+++ DATA UNDER STUDY
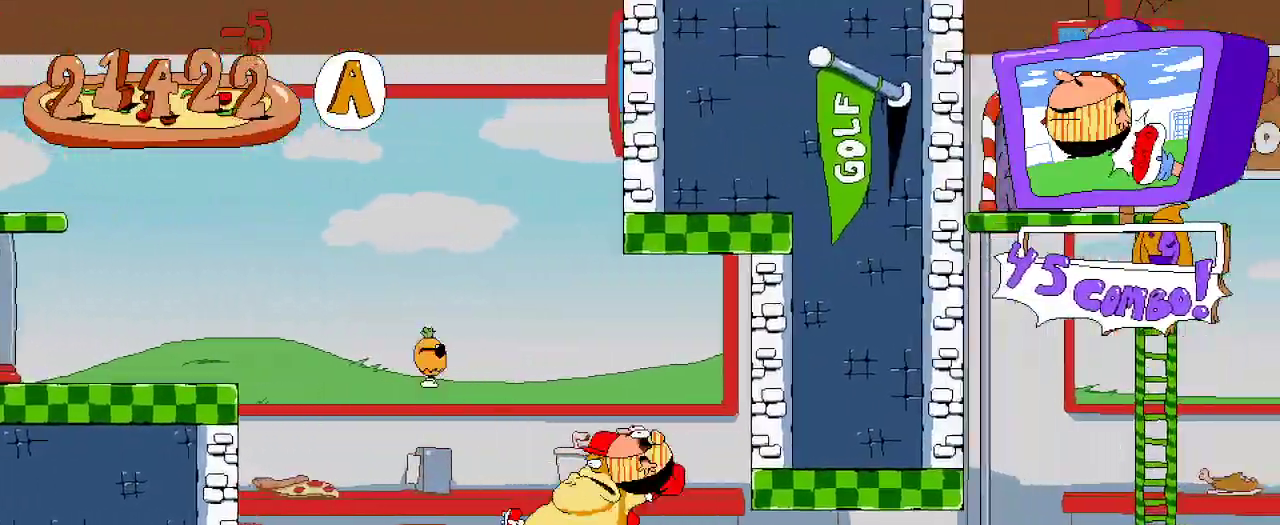
Gameplay with a controller (Xbox layout); each line is a JSON object with the inputs held at the frame after it. "events" lists button and stick changes between this image and that frame as [ms after this image, input, new state], when the widget could be followed in between. Not read: L3 R3.
{"buttons": ["R2"], "left_stick": "center", "right_stick": "center", "events": []}
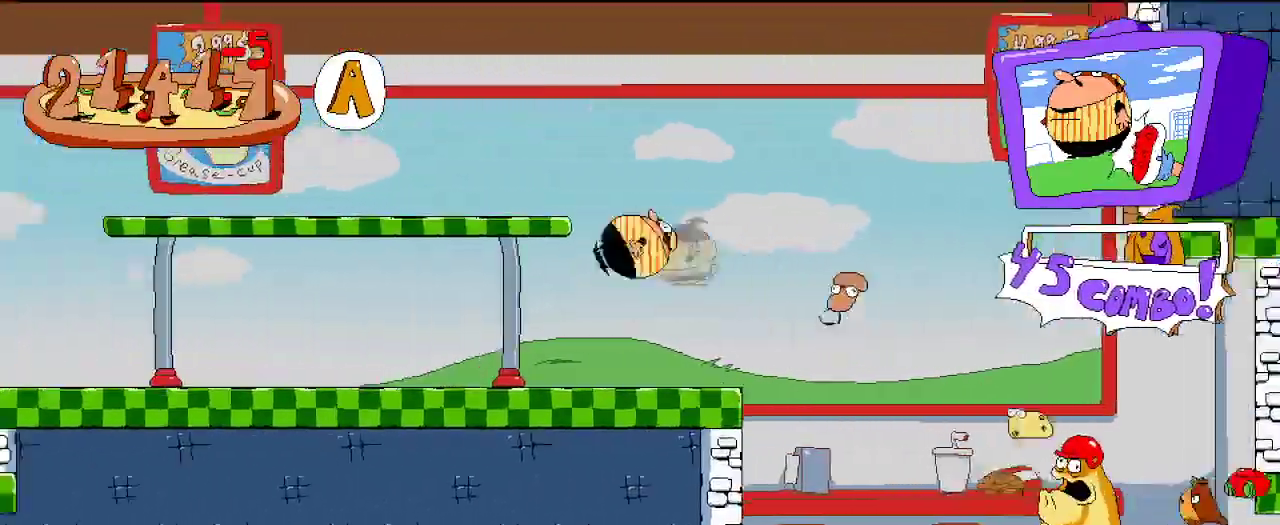
{"buttons": ["R2"], "left_stick": "center", "right_stick": "center", "events": []}
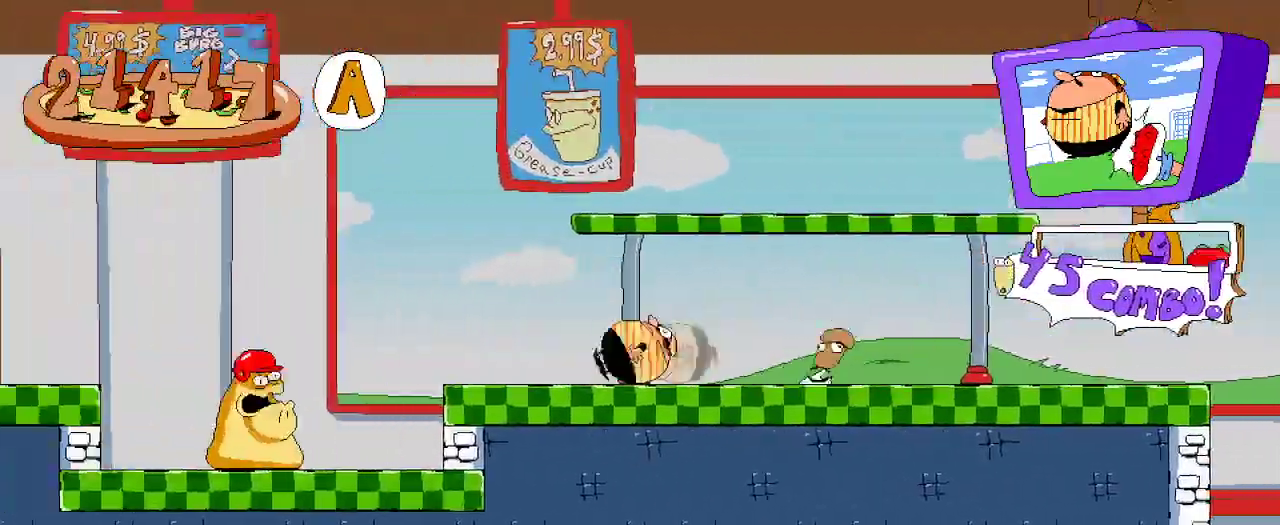
{"buttons": ["R2"], "left_stick": "center", "right_stick": "center", "events": [[67, "A", "down"], [400, "A", "up"]]}
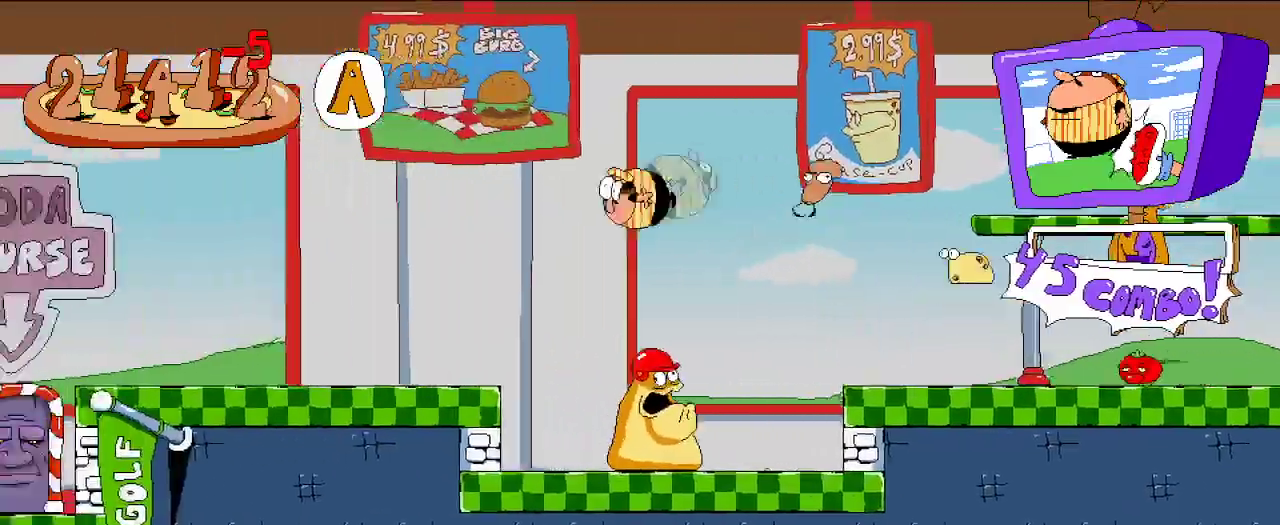
{"buttons": ["R2"], "left_stick": "center", "right_stick": "center", "events": []}
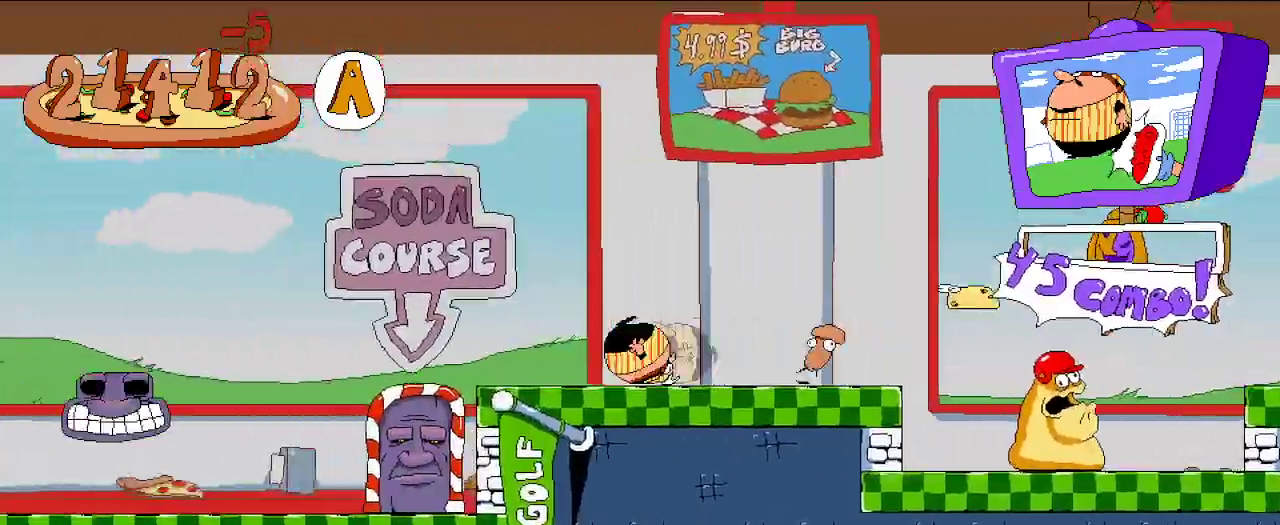
{"buttons": ["R2"], "left_stick": "center", "right_stick": "center", "events": []}
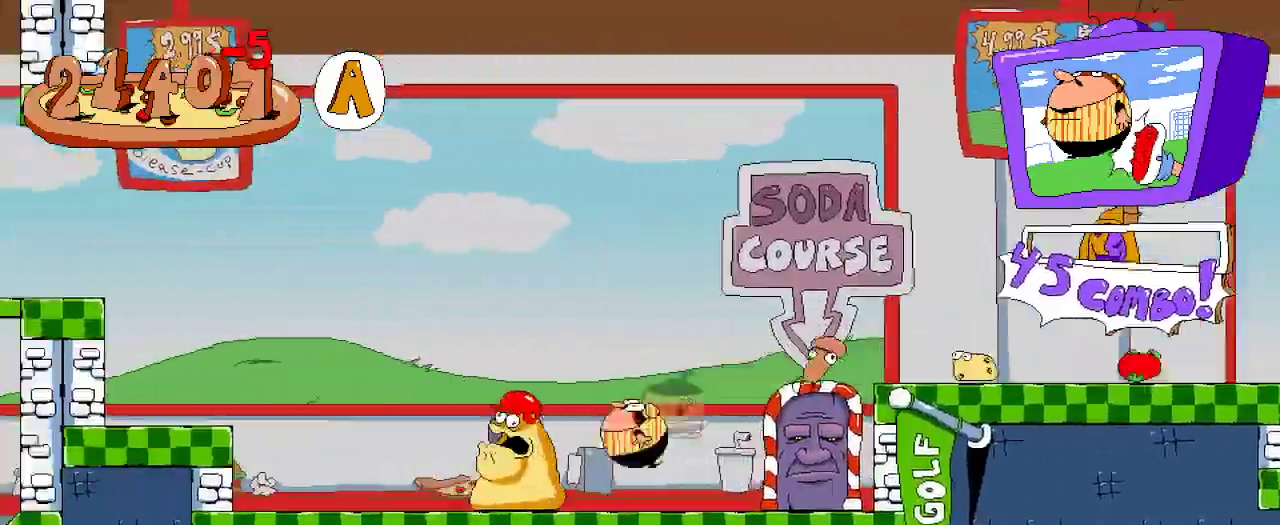
{"buttons": ["R2"], "left_stick": "center", "right_stick": "center", "events": []}
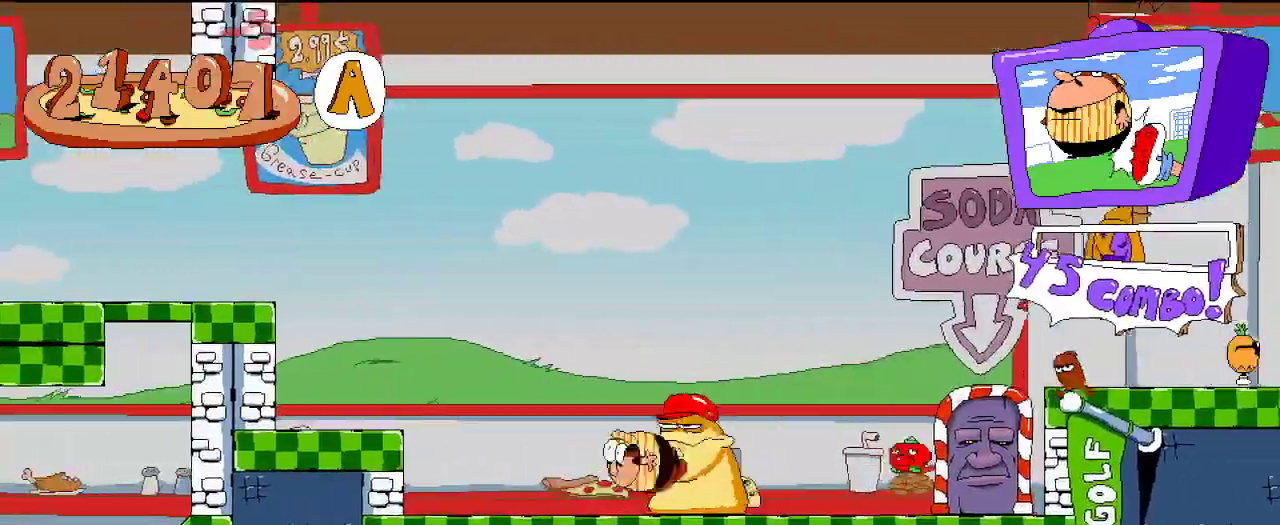
{"buttons": ["R2"], "left_stick": "center", "right_stick": "center", "events": []}
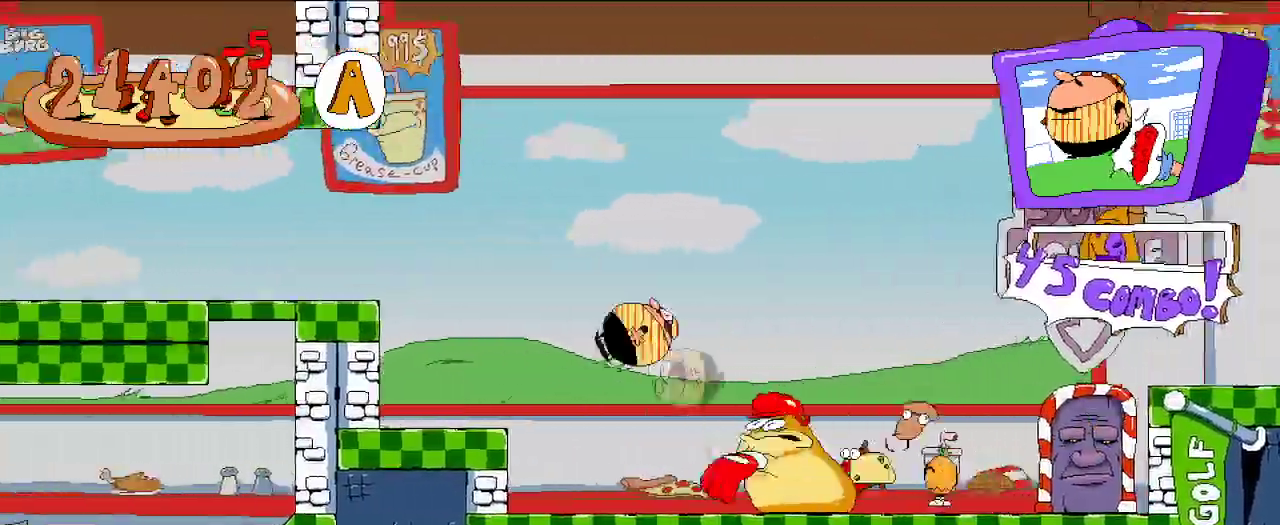
{"buttons": ["R2"], "left_stick": "center", "right_stick": "center", "events": []}
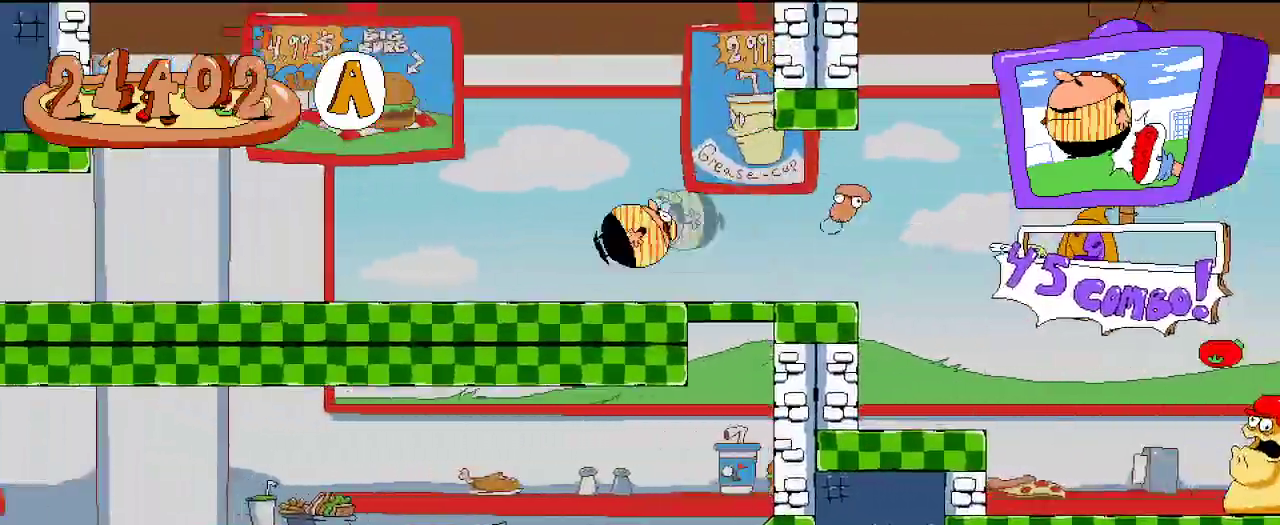
{"buttons": ["R2"], "left_stick": "center", "right_stick": "center", "events": []}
++++++
WORK ITEM: What the task needs is the material above repeated exactly, pictures excepted.

WRITTEN RESPONSE:
Gameplay with a controller (Xbox layout); each line is a JSON object with the inputs held at the frame after it. "events" lists button and stick changes between this image and that frame as [ms after this image, input, new state], when the widget could be followed in between. Not read: L3 R3.
{"buttons": ["R2"], "left_stick": "center", "right_stick": "center", "events": []}
{"buttons": ["R2"], "left_stick": "center", "right_stick": "center", "events": []}
{"buttons": ["R2"], "left_stick": "center", "right_stick": "center", "events": [[67, "A", "down"], [400, "A", "up"]]}
{"buttons": ["R2"], "left_stick": "center", "right_stick": "center", "events": []}
{"buttons": ["R2"], "left_stick": "center", "right_stick": "center", "events": []}
{"buttons": ["R2"], "left_stick": "center", "right_stick": "center", "events": []}
{"buttons": ["R2"], "left_stick": "center", "right_stick": "center", "events": []}
{"buttons": ["R2"], "left_stick": "center", "right_stick": "center", "events": []}
{"buttons": ["R2"], "left_stick": "center", "right_stick": "center", "events": []}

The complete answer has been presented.